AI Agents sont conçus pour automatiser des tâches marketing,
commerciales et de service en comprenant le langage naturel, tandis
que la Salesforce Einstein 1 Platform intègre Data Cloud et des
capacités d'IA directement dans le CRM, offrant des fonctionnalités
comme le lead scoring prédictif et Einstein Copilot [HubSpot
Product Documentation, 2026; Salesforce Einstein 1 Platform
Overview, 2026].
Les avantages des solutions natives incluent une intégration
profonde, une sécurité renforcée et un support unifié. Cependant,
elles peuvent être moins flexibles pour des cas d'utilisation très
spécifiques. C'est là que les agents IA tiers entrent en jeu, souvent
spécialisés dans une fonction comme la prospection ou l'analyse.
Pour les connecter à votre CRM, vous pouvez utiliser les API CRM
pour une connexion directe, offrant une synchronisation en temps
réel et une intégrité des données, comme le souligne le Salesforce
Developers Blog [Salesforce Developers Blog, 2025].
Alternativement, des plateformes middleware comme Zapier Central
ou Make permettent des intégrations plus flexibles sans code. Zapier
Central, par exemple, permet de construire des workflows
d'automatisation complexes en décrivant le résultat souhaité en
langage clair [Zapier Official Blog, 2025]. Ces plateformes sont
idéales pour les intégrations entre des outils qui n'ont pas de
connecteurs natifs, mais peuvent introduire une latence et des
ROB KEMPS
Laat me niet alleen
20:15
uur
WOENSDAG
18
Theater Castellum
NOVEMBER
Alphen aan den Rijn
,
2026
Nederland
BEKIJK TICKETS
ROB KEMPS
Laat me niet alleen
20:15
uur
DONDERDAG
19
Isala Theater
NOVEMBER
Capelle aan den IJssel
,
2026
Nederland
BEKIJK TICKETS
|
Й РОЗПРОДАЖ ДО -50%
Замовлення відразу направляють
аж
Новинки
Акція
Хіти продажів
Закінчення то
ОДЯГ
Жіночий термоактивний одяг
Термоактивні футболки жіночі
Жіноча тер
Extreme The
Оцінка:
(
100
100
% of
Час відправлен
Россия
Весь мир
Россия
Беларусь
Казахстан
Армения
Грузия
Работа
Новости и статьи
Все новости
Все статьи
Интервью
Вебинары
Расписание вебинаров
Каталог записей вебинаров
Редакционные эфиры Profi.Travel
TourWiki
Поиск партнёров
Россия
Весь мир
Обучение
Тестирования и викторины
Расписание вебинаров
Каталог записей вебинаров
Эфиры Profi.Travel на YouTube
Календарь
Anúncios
= = =
- [WHAT NEEDS TO BE DONE]
Reproduce all of the data above, swapping "BEKIJK TICKETS" for "TICKETS KOPEN" at every occurrence and leaving everything else untouched.

- [EXERCISE OUTPUT]
AI Agents sont conçus pour automatiser des tâches marketing,
commerciales et de service en comprenant le langage naturel, tandis
que la Salesforce Einstein 1 Platform intègre Data Cloud et des
capacités d'IA directement dans le CRM, offrant des fonctionnalités
comme le lead scoring prédictif et Einstein Copilot [HubSpot
Product Documentation, 2026; Salesforce Einstein 1 Platform
Overview, 2026].
Les avantages des solutions natives incluent une intégration
profonde, une sécurité renforcée et un support unifié. Cependant,
elles peuvent être moins flexibles pour des cas d'utilisation très
spécifiques. C'est là que les agents IA tiers entrent en jeu, souvent
spécialisés dans une fonction comme la prospection ou l'analyse.
Pour les connecter à votre CRM, vous pouvez utiliser les API CRM
pour une connexion directe, offrant une synchronisation en temps
réel et une intégrité des données, comme le souligne le Salesforce
Developers Blog [Salesforce Developers Blog, 2025].
Alternativement, des plateformes middleware comme Zapier Central
ou Make permettent des intégrations plus flexibles sans code. Zapier
Central, par exemple, permet de construire des workflows
d'automatisation complexes en décrivant le résultat souhaité en
langage clair [Zapier Official Blog, 2025]. Ces plateformes sont
idéales pour les intégrations entre des outils qui n'ont pas de
connecteurs natifs, mais peuvent introduire une latence et des
ROB KEMPS
Laat me niet alleen
20:15
uur
WOENSDAG
18
Theater Castellum
NOVEMBER
Alphen aan den Rijn
,
2026
Nederland
TICKETS KOPEN
ROB KEMPS
Laat me niet alleen
20:15
uur
DONDERDAG
19
Isala Theater
NOVEMBER
Capelle aan den IJssel
,
2026
Nederland
TICKETS KOPEN
|
Й РОЗПРОДАЖ ДО -50%
Замовлення відразу направляють
аж
Новинки
Акція
Хіти продажів
Закінчення то
ОДЯГ
Жіночий термоактивний одяг
Термоактивні футболки жіночі
Жіноча тер
Extreme The
Оцінка:
(
100
100
% of
Час відправлен
Россия
Весь мир
Россия
Беларусь
Казахстан
Армения
Грузия
Работа
Новости и статьи
Все новости
Все статьи
Интервью
Вебинары
Расписание вебинаров
Каталог записей вебинаров
Редакционные эфиры Profi.Travel
TourWiki
Поиск партнёров
Россия
Весь мир
Обучение
Тестирования и викторины
Расписание вебинаров
Каталог записей вебинаров
Эфиры Profi.Travel на YouTube
Календарь
Anúncios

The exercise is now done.